TORONTO (Reuters) – The Canadian dollar advanced against its broadly stronger U.S. counterpart on Friday as data showing the economy added far more jobs than expected in March offset lower oil prices, with the loonie also gaining for the week.

Canada added 303,100 jobs in March, triple analyst expectations, driven by the recovery across sectors hit by shutdowns in December and January to curb the new coronavirus.

“The Canadian economy keeps beating expectations,” said Michael Goshko, corporate risk manager at Western Union Business Solutions. “It seems like the economy is adapting to these closures and restrictions.”

Stronger-than-expected economic growth could pull forward the timing of the first interest rate hike by the Bank of Canada, Goshko said.

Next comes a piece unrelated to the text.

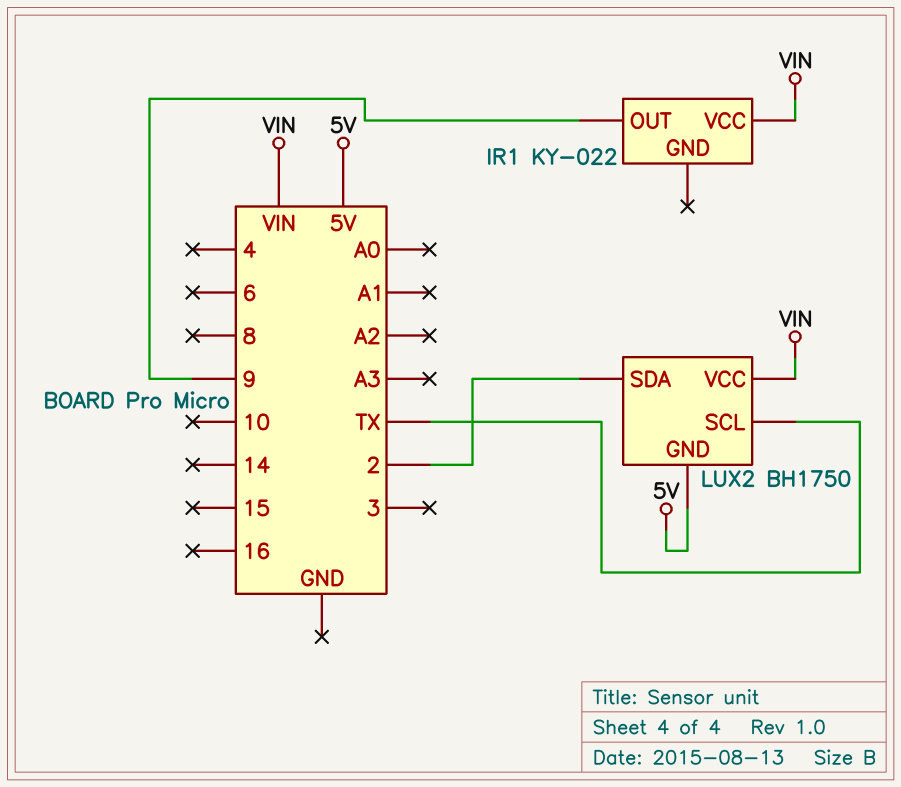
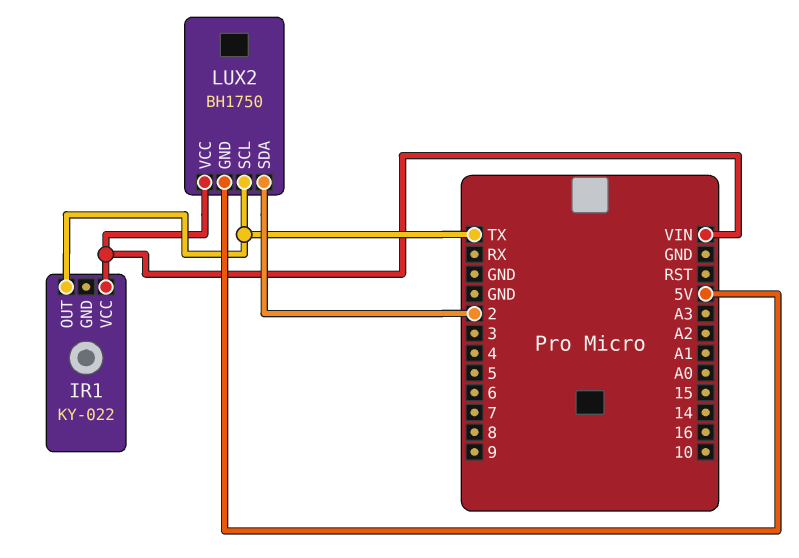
IR1 pin OUT: 9 -> TX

The central bank has signaled that its benchmark rate will stay at a record low of 0.25% until 2023. It is due to update its economic forecasts on April 21, when some analysts expect it to cut bond purchases.

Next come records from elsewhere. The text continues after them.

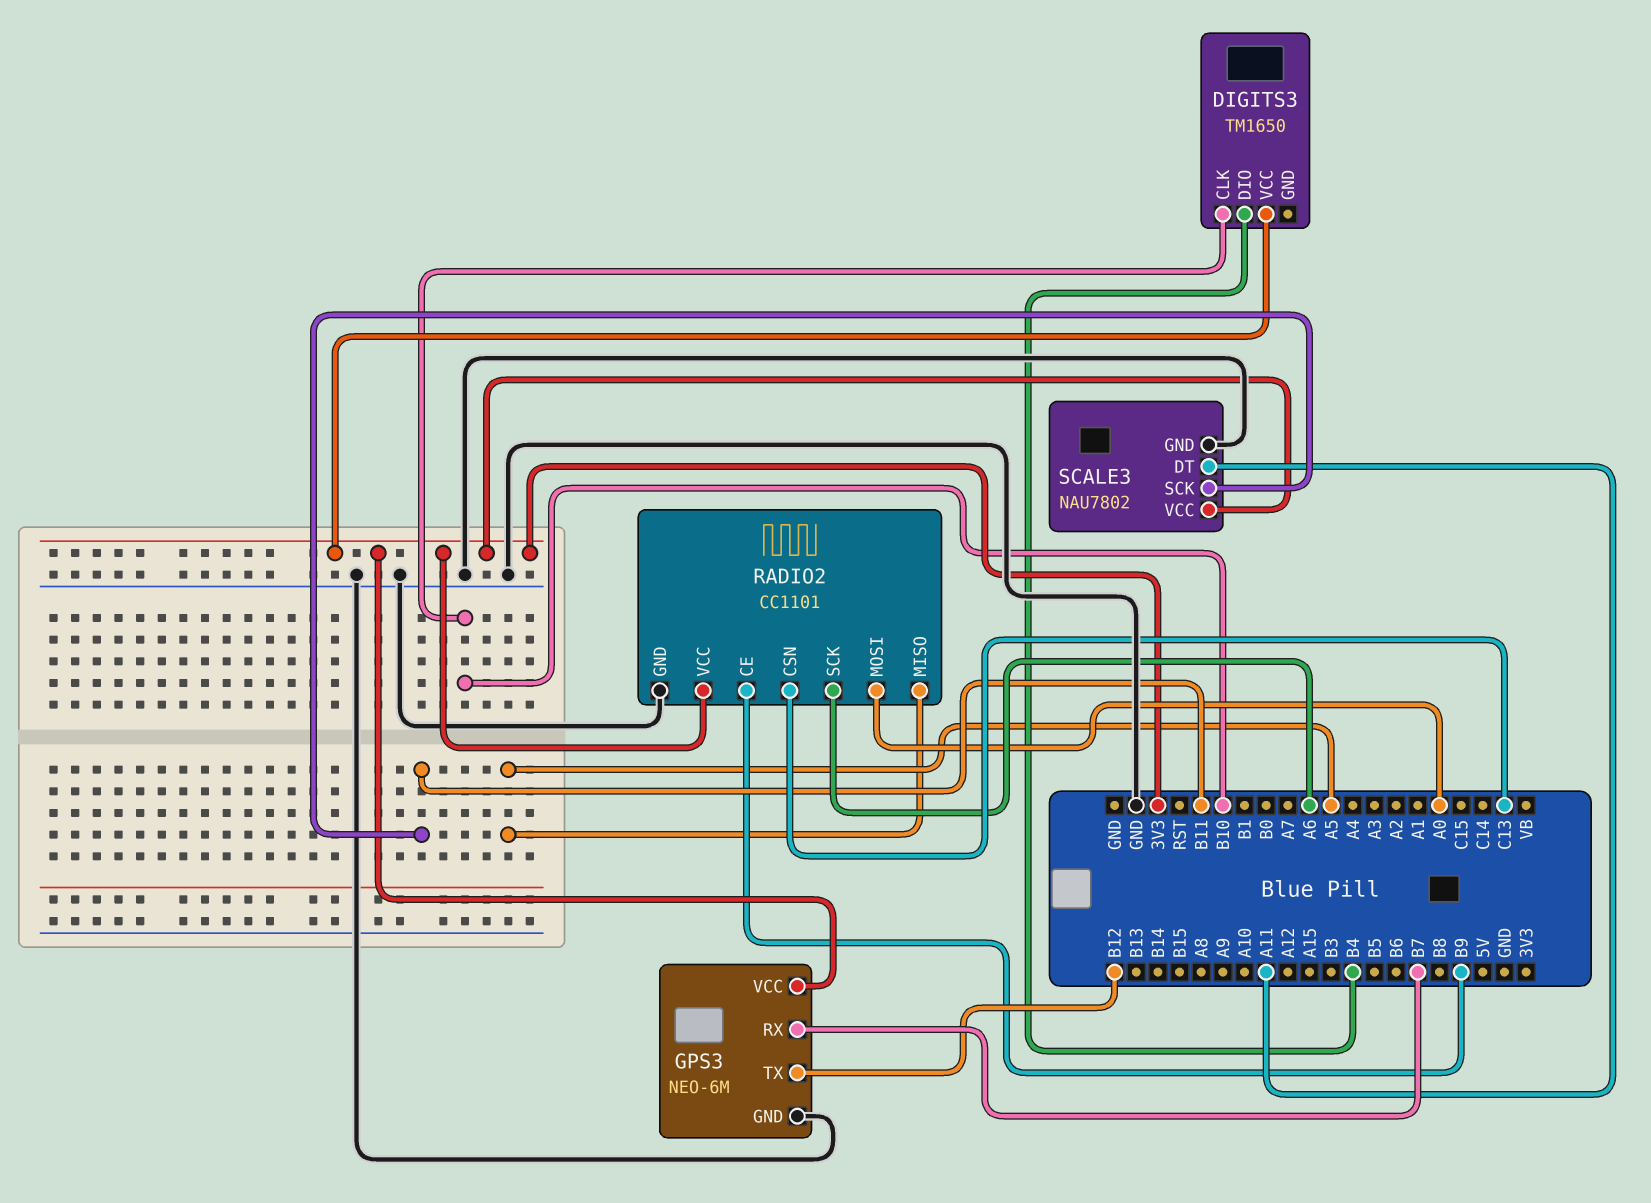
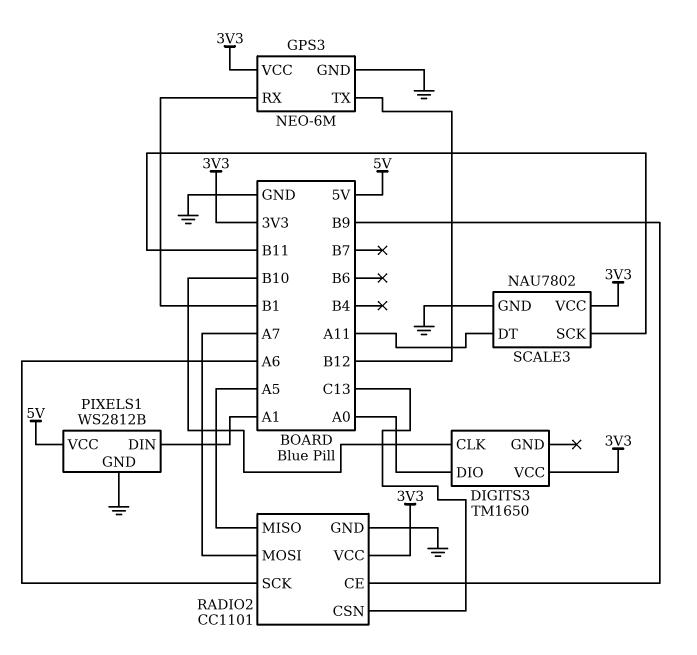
DIGITS3 pin DIO: B4 -> A0
GPS3 pin RX: B7 -> B1
PIXELS1: none -> WS2812B
PIXELS1 pin DIN: none -> A1
PIXELS1 pin GND: none -> GND
PIXELS1 pin VCC: none -> 5V
RADIO2 pin MOSI: A0 -> A7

The Canadian dollar was trading 0.3% higher at 1.2530 to the greenback, or 79.81 U.S. cents, the biggest gain among G10 currencies. For the week, it was also up 0.3%.

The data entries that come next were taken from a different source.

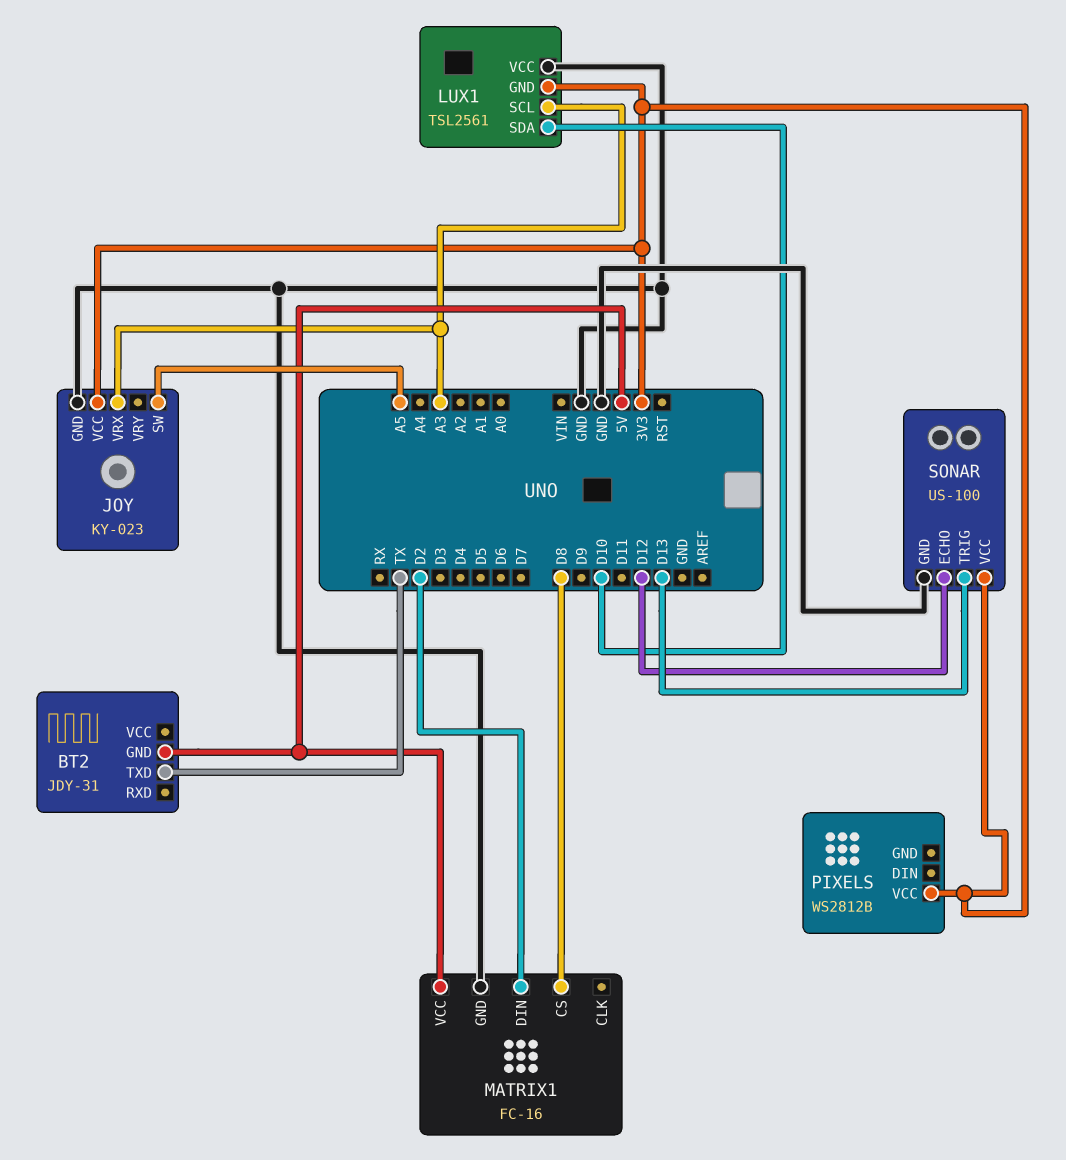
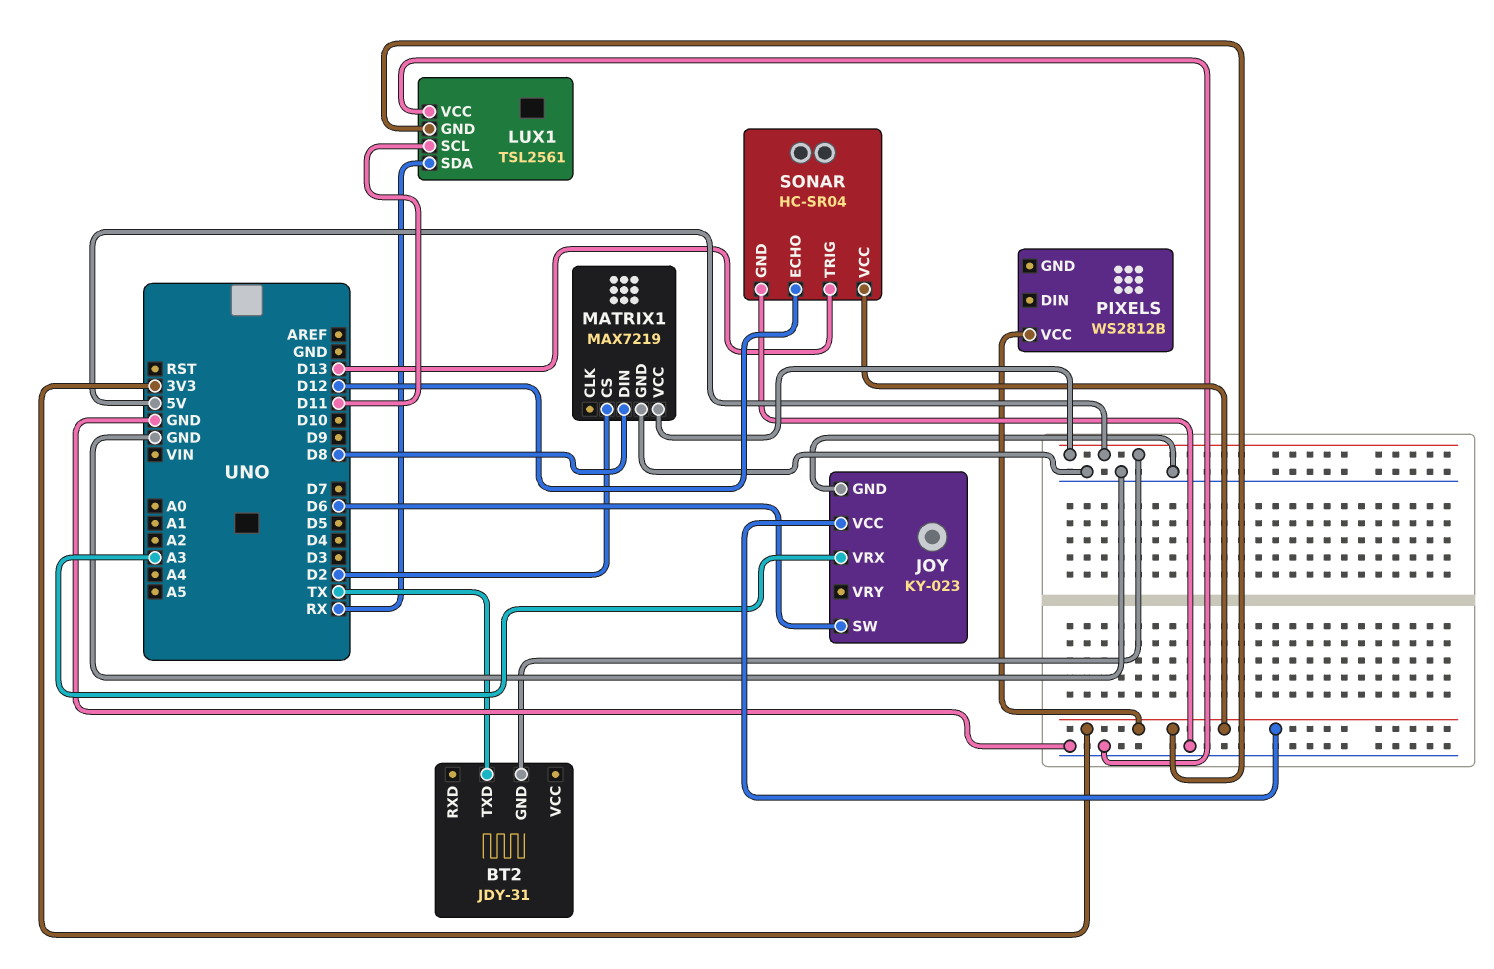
JOY pin SW: A5 -> D6
LUX1 pin SCL: A3 -> D11
LUX1 pin SDA: D10 -> RX
MATRIX1: FC-16 -> MAX7219
MATRIX1 pin CS: D8 -> D2
MATRIX1 pin DIN: D2 -> D8
SONAR: US-100 -> HC-SR04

Still, speculators have cut their bullish bets on the Canadian dollar to the lowest since December, data from the U.S. Commodity Futures Trading Commission showed. As of April 6, net long positions had fallen to 2,690 contracts from 6,518 in the prior week.

The price of oil, one of Canada‘s major exports, was pressured by rising supplies from major producers. U.S. crude prices settled 0.5% lower at $59.32 a barrel, while the U.S. dollar gained ground against a basket of major currencies, supported by higher U.S. Treasury yields.

Canadian government bond yields also climbed and the curve steepened, with the 10-year up 4.1 basis points at 1.502%.